There again is that tell-tale rusty chain-link fence. The stage is something of a junk yard. The lighting is harsh; strip lights exposed. It could be a stage representing a work camp in Germany, or the East Village of disaffected youth. It could be Rent or American Idiot. This time it’s Bertolt Brecht’s The Caucasian Chalk Circle, a modernist play written in 1944, which smells a little musty today. I could submit that the theater of Brecht is itself obsolete. War is hell. Heads of state are immoral. Justice is corrupt. Tell us something we don’t know.
But Berkeley Rep made it all very relevant a few years back with its powerful staging of Mother Courage (Halliburton, anyone?). So the fault must lie, in part, in John Doyle’s new production of Chalk Circle which opened last Wednesday at ACT.
Yes the play itself is not as powerful as Mother Courage and not as devilishly entertaining as Three-Penny Opera. But this spiritless revival — with a new translation by A.C.T. associate artist Domenique Lozano — doesn’t help.
The Caucasian Chalk Circle features actors playing instruments, a signature of the play’s Tony Award-winning director John Doyle (see revivals of Sweeney Todd and Company), with original music from avant-garde composer Nathaniel Stookey (Lemony Snicket’s The Composer Is Dead). A narrator/singer played by Manoel Felciano tells the story.

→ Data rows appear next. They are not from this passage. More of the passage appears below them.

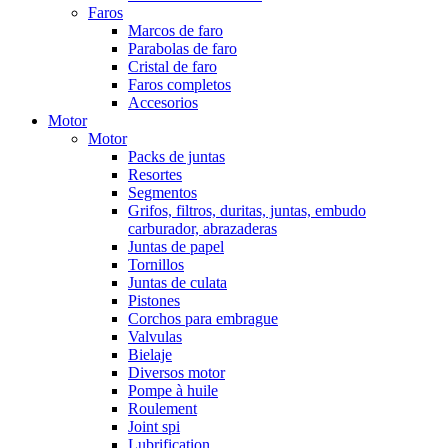
Faros
Marcos de faro
Parabolas de faro
Cristal de faro
Faros completos
Accesorios
Motor
Motor
Packs de juntas
Resortes
Segmentos
Grifos, filtros, duritas, juntas, embudo
carburador, abrazaderas
Juntas de papel
Tornillos
Juntas de culata
Pistones
Corchos para embrague
Valvulas
Bielaje
Diversos motor
Pompe à huile
Roulement
Joint spi
Lubrification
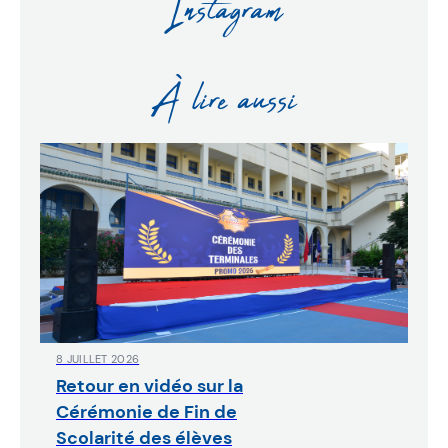
Instagram
À lire aussi
8 JUILLET 2026
Retour en vidéo sur la
Cérémonie de Fin de
Scolarité des élèves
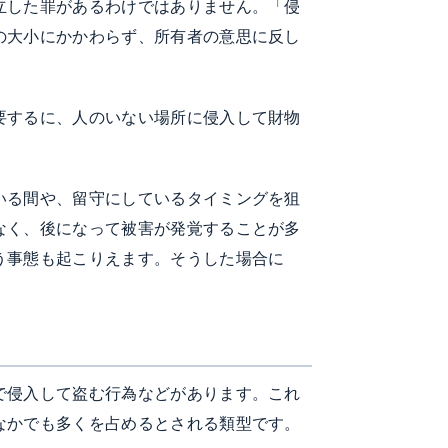
立した罪があるわけではありません。「侵
の大小にかかわらず、所有者の意思に反し
要するに、人のいない場所に侵入して財物
いる間や、留守にしているタイミングを狙
なく、後になって被害が発覚することが多
う事態も起こりえます。そうした場合に
で侵入して盗む行為などがあります。これ
なかでも多くを占めるとされる類型です。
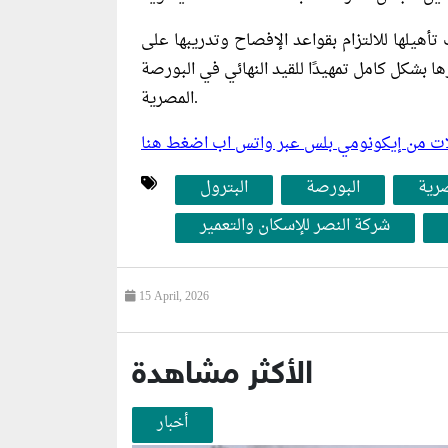
أهيلها للالتزام بقواعد الإفصاح وتدريبها على
زها بشكل كامل تمهيدًا للقيد النهائي في البورصة
المصرية.
ليلات من إيكونومي بلس عبر واتس اب اضغط هنا
صرية
البورصة
البترول
شركة النصر للإسكان والتعمير
15 April, 2026
الأكثر مشاهدة
أخبار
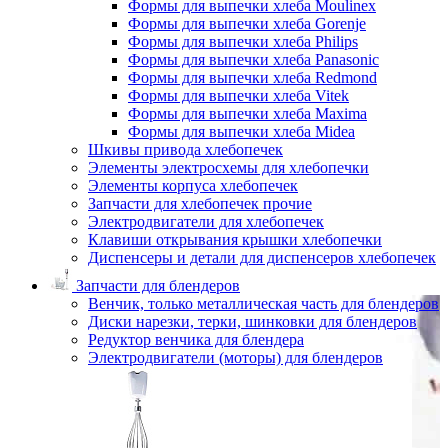
Формы для выпечки хлеба Moulinex
Формы для выпечки хлеба Gorenje
Формы для выпечки хлеба Philips
Формы для выпечки хлеба Panasonic
Формы для выпечки хлеба Redmond
Формы для выпечки хлеба Vitek
Формы для выпечки хлеба Maxima
Формы для выпечки хлеба Midea
Шкивы привода хлебопечек
Элементы электросхемы для хлебопечки
Элементы корпуса хлебопечек
Запчасти для хлебопечек прочие
Электродвигатели для хлебопечек
Клавиши открывания крышки хлебопечки
Диспенсеры и детали для диспенсеров хлебопечек
Запчасти для блендеров
Венчик, только металлическая часть для блендеров
Диски нарезки, терки, шинковки для блендеров
Редуктор венчика для блендера
Электродвигатели (моторы) для блендеров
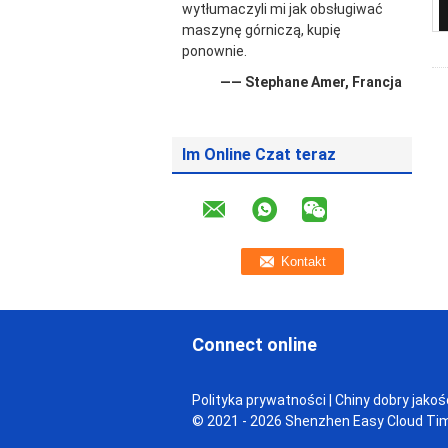
wytłumaczyli mi jak obsługiwać
maszynę górniczą, kupię
ponownie.
—— Stephane Amer, Francja
Im Online Czat teraz
Connect online
Polityka prywatności
| Chiny dobry jako
© 2021 - 2026 Shenzhen Easy Cloud Time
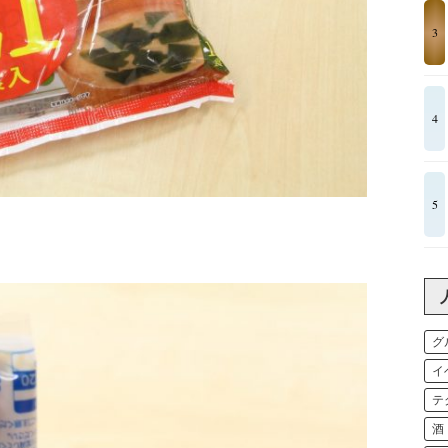
3
4
5
グ
イ
テ
酒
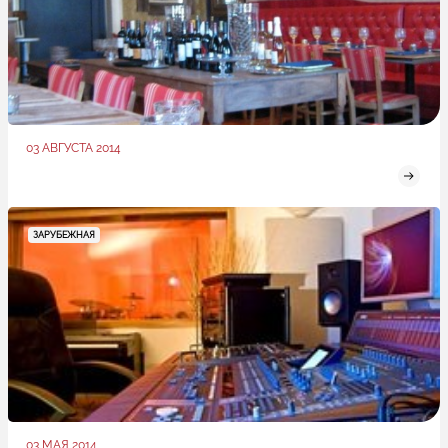
03 АВГУСТА 2014
ЗАРУБЕЖНАЯ
03 МАЯ 2014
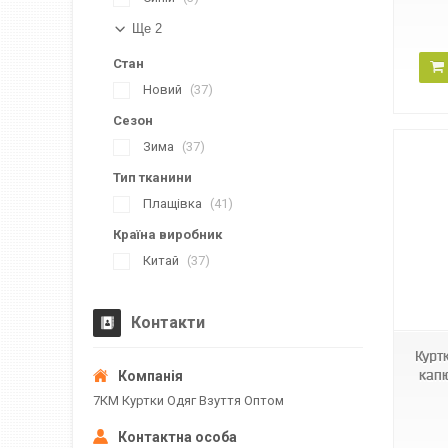
Ще 2
Стан
Новий
37
Сезон
Зима
37
Тип тканини
Плащівка
41
Країна виробник
Китай
37
BINOR B-2703
Контакти
Курт
кап
7КМ Куртки Одяг Взуття Оптом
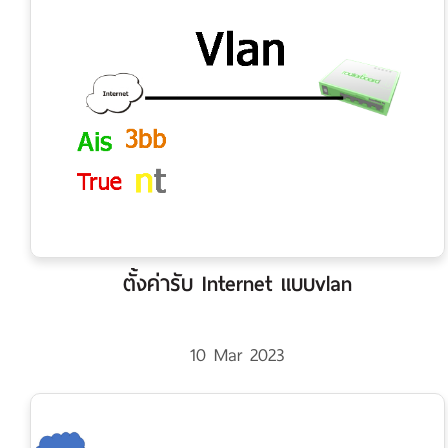
ตั้งค่ารับ Internet แบบvlan
10 Mar 2023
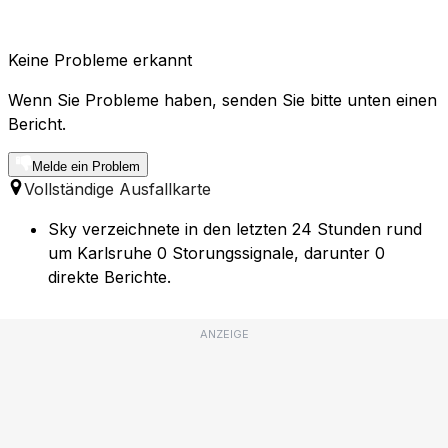
Keine Probleme erkannt
Wenn Sie Probleme haben, senden Sie bitte unten einen
Bericht.
Melde ein Problem
Vollständige Ausfallkarte
Sky verzeichnete in den letzten 24 Stunden rund
um Karlsruhe 0 Storungssignale, darunter 0
direkte Berichte.
ANZEIGE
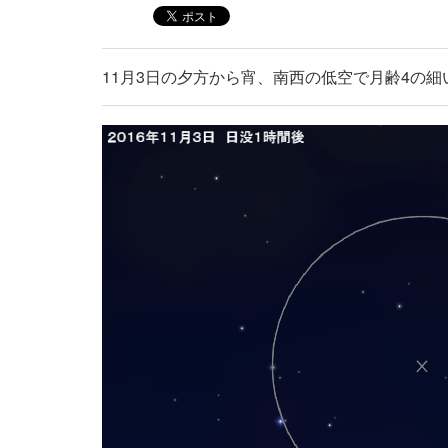
11月3日の夕方から宵、南西の低空で月齢4の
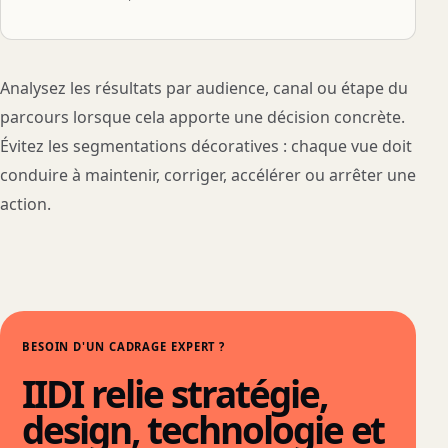
Analysez les résultats par audience, canal ou étape du
parcours lorsque cela apporte une décision concrète.
Évitez les segmentations décoratives : chaque vue doit
conduire à maintenir, corriger, accélérer ou arrêter une
action.
BESOIN D'UN CADRAGE EXPERT ?
IIDI relie stratégie,
design, technologie et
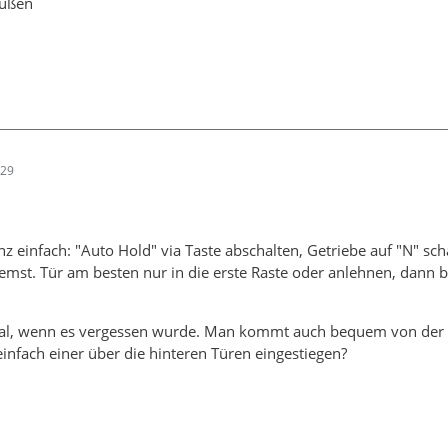
rüßen
:29
anz einfach: "Auto Hold" via Taste abschalten, Getriebe auf "N" s
mst. Tür am besten nur in die erste Raste oder anlehnen, dann bl
al, wenn es vergessen wurde. Man kommt auch bequem von der R
einfach einer über die hinteren Türen eingestiegen?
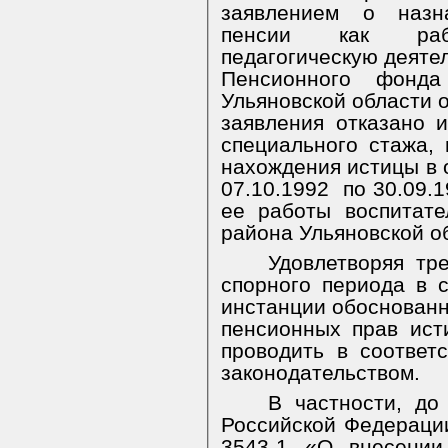
заявлением о назн
пенсии как рабо
педагогическую деяте
Пенсионного фонд
Ульяновской области о
заявления отказано и
специального стажа,
нахождения истицы в о
07.10.1992
по 30.09.
ее работы воспитате
района Ульяновской о
Удовлетворяя тр
спорного периода в 
инстанции обоснованн
пенсионных прав ист
проводить в соответ
законодательством.
В частности, до
Российской Федераци
3543-1 «О внесении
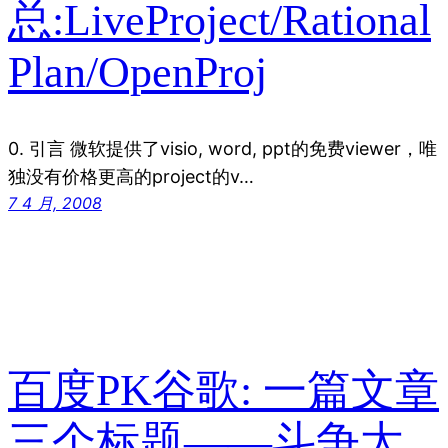
总:LiveProject/Rational
Plan/OpenProj
0. 引言 微软提供了visio, word, ppt的免费viewer，唯
独没有价格更高的project的v…
7 4 月, 2008
百度PK谷歌: 一篇文章
三个标题——斗争太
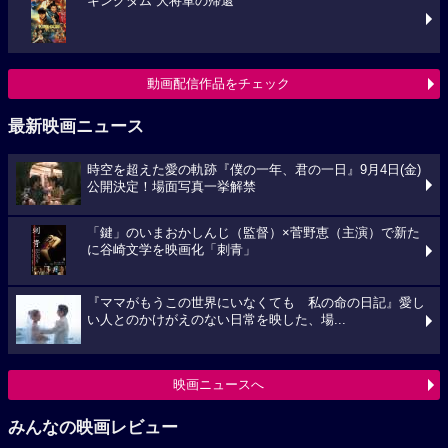
キングダム 大将軍の帰還
動画配信作品をチェック
最新映画ニュース
時空を超えた愛の軌跡『僕の一年、君の一日』9月4日(金)
公開決定！場面写真一挙解禁
「鍵」のいまおかしんじ（監督）×菅野恵（主演）で新た
に谷崎文学を映画化「刺青」
『ママがもうこの世界にいなくても 私の命の日記』愛し
い人とのかけがえのない日常を映した、場...
映画ニュースへ
みんなの映画レビュー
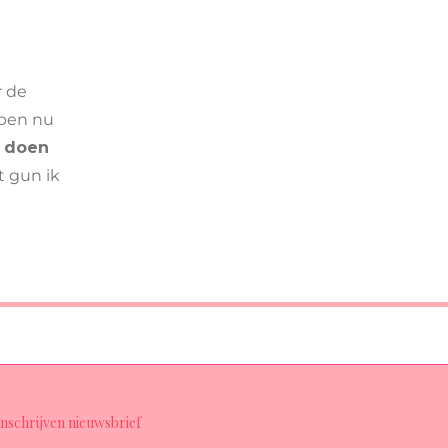
r de
 ben nu
e doen
t gun ik
Inschrijven nieuwsbrief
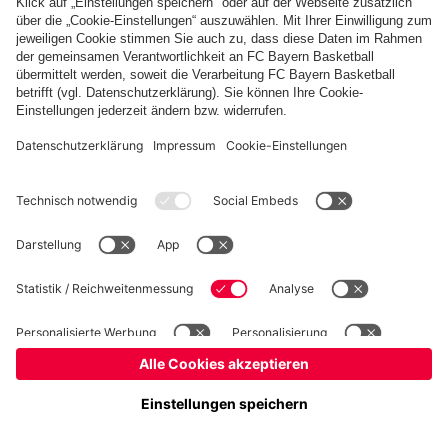
Basketball
Frauen
Handball
Kegeln
Schiedsrichter
Seniorenfußball
Tischtennis
©
FC Bayern München AG
–
2026
Impressum
Datenschutz
Nutzungsbedingungen
Barrierefreiheit
FAQ
Kontakt
Cookie Einstellungen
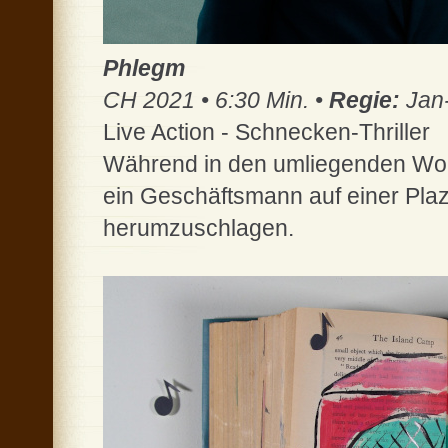
Phlegm
CH 2021 • 6:30 Min. •
Regie:
Jan-
Live Action - Schnecken-Thriller
Während in den umliegenden Wolk
ein Geschäftsmann auf einer Pla
herumzuschlagen.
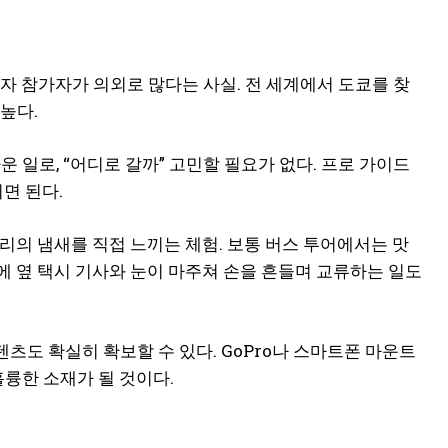
자 참가자가 의외로 많다는 사실. 전 세계에서 도쿄를 찾
높다.
 일로, “어디로 갈까” 고민할 필요가 없다. 프로 가이드
면 된다.
리의 냄새를 직접 느끼는 체험. 보통 버스 투어에서는 맛
중에 옆 택시 기사와 눈이 마주쳐 손을 흔들며 교류하는 일도
츠도 확실히 확보할 수 있다. GoPro나 스마트폰 마운트
훌륭한 소재가 될 것이다.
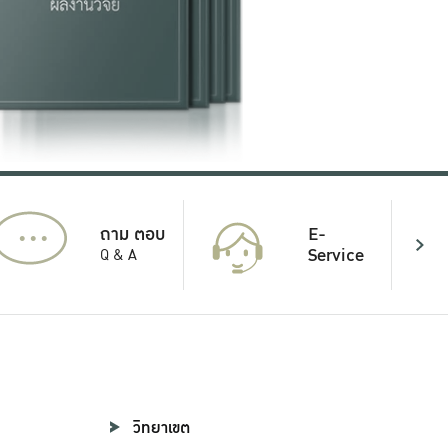
...
E-
ถาม ตอบ
Service
Q & A
วิทยาเขต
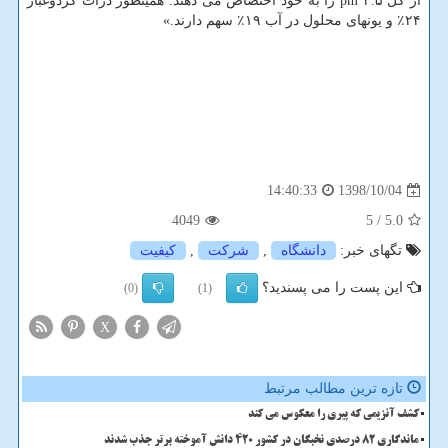
از كل ۲.۵ pm را به خود اختصاص می دهند. همینطور ذرات گردوغبار
۲۴٪ و یونهای محلول در آب ۱۹٪ سهم دارند.»
1398/10/04
14:40:33
4049
/ 5
5.0
تگهای خبر:
دانشگاه
,
شركت
,
كیفیت
این پست را می پسندید؟
(0)
(1)
X
تازه ترین مطالب مرتبط
کشف آنزیمی که پیری را معکوس می کند
ماندگاری 82 درصدی نخبگان در کشور 420 دانش آموخته برتر جذب شدند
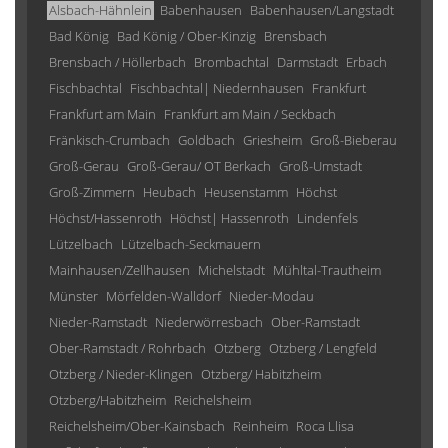
Alsbach-Hähnlein
Babenhausen
Babenhausen/Langstadt
Bad König
Bad König / Ober-Kinzig
Brensbach
Brensbach / Höllerbach
Brombachtal
Darmstadt
Erbach
Fischbachtal
Fischbachtal| Niedernhausen
Frankfurt
Frankfurt am Main
Frankfurt am Main / Seckbach
Fränkisch-Crumbach
Goldbach
Griesheim
Groß-Bieberau
Groß-Gerau
Groß-Gerau/ OT Berkach
Groß-Umstadt
Groß-Zimmern
Heubach
Heusenstamm
Höchst
Höchst/Hassenroth
Höchst| Hassenroth
Lindenfels
Lützelbach
Lützelbach-Seckmauern
Mainhausen/Zellhausen
Michelstadt
Mühltal-Trautheim
Münster
Mörfelden-Walldorf
Nieder-Modau
Nieder-Ramstadt
Niederwörresbach
Ober-Ramstadt
Ober-Ramstadt / Rohrbach
Otzberg
Otzberg / Lengfeld
Otzberg / Nieder-Klingen
Otzberg/ Habitzheim
Otzberg/Habitzheim
Reichelsheim
Reichelsheim/Ober-Kainsbach
Reinheim
Roca Llisa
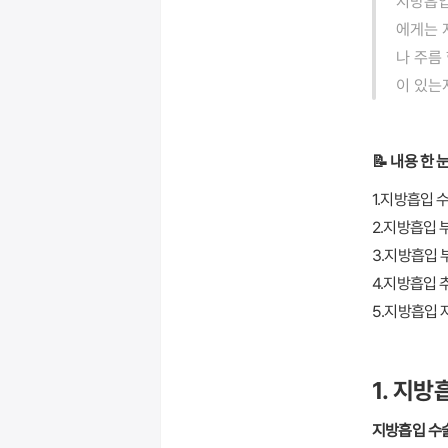
지방흡입
에게는 
나 주름
이 있는
📝 내용 한 
1.지방흡입 
2.지방흡입 
3.지방흡입 
4.지방흡입 
5.지방흡입
1. 지
지방흡입 수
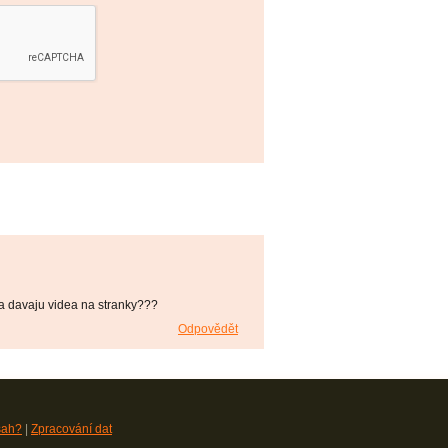
sa davaju videa na stranky???
Odpovědět
sah?
|
Zpracování dat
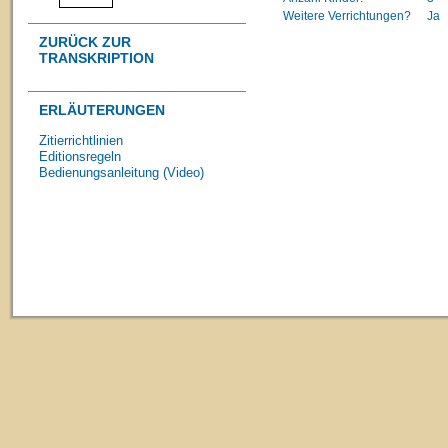
Weitere Verrichtungen?
Ja
ZURÜCK ZUR
TRANSKRIPTION
ERLÄUTERUNGEN
Zitierrichtlinien
Editionsregeln
Bedienungsanleitung (Video)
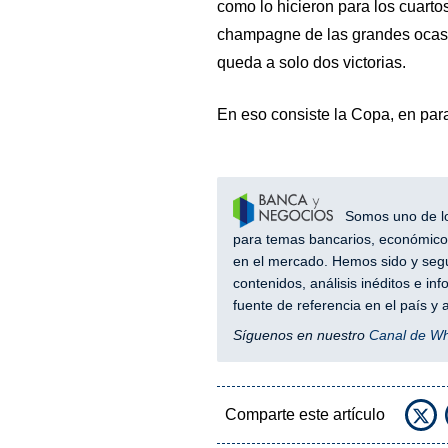
como lo hicieron para los cuartos
champagne de las grandes ocasio
queda a solo dos victorias.
En eso consiste la Copa, en par
Somos uno de los
para temas bancarios, económicos
en el mercado. Hemos sido y segu
contenidos, análisis inéditos e i
fuente de referencia en el país 
Síguenos en nuestro
Canal de W
Comparte este artículo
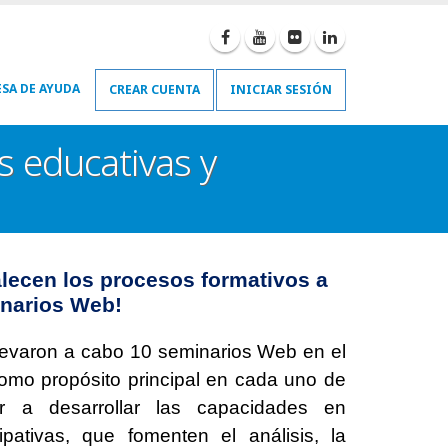
SA DE AYUDA
CREAR CUENTA
INICIAR SESIÓN
as educativas y
alecen los procesos formativos a
inarios Web!
llevaron a cabo 10 seminarios Web en el
como propósito principal en cada uno de
uir a desarrollar las capacidades en
ipativas, que fomenten el análisis, la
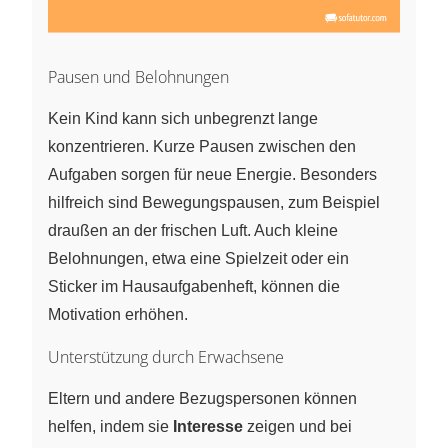
Pausen und Belohnungen
Kein Kind kann sich unbegrenzt lange
konzentrieren. Kurze Pausen zwischen den
Aufgaben sorgen für neue Energie. Besonders
hilfreich sind Bewegungspausen, zum Beispiel
draußen an der frischen Luft. Auch kleine
Belohnungen, etwa eine Spielzeit oder ein
Sticker im Hausaufgabenheft, können die
Motivation erhöhen.
Unterstützung durch Erwachsene
Eltern und andere Bezugspersonen können
helfen, indem sie
Interesse
zeigen und bei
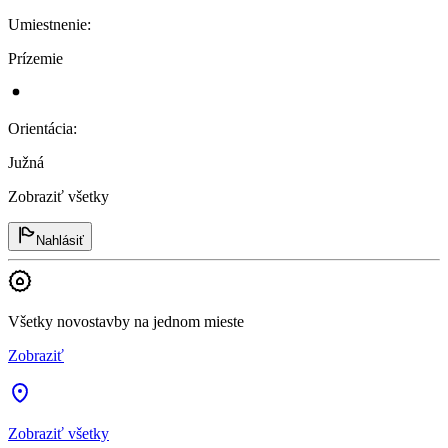
Umiestnenie
:
Prízemie
Orientácia
:
Južná
Zobraziť všetky
Nahlásiť
Všetky novostavby na jednom mieste
Zobraziť
Zobraziť všetky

The play begins with a military coup in what is now Georgia, during the country’s war with Persia. As rebels invade the palace, the governor and his wife prepare to flee. The Governor’s wife, amusingly played by the excellent René Augesen, is so preoccupied with stuffing her luggage with fancy frocks and getting the F out of dodge that she forgets all about her infant son.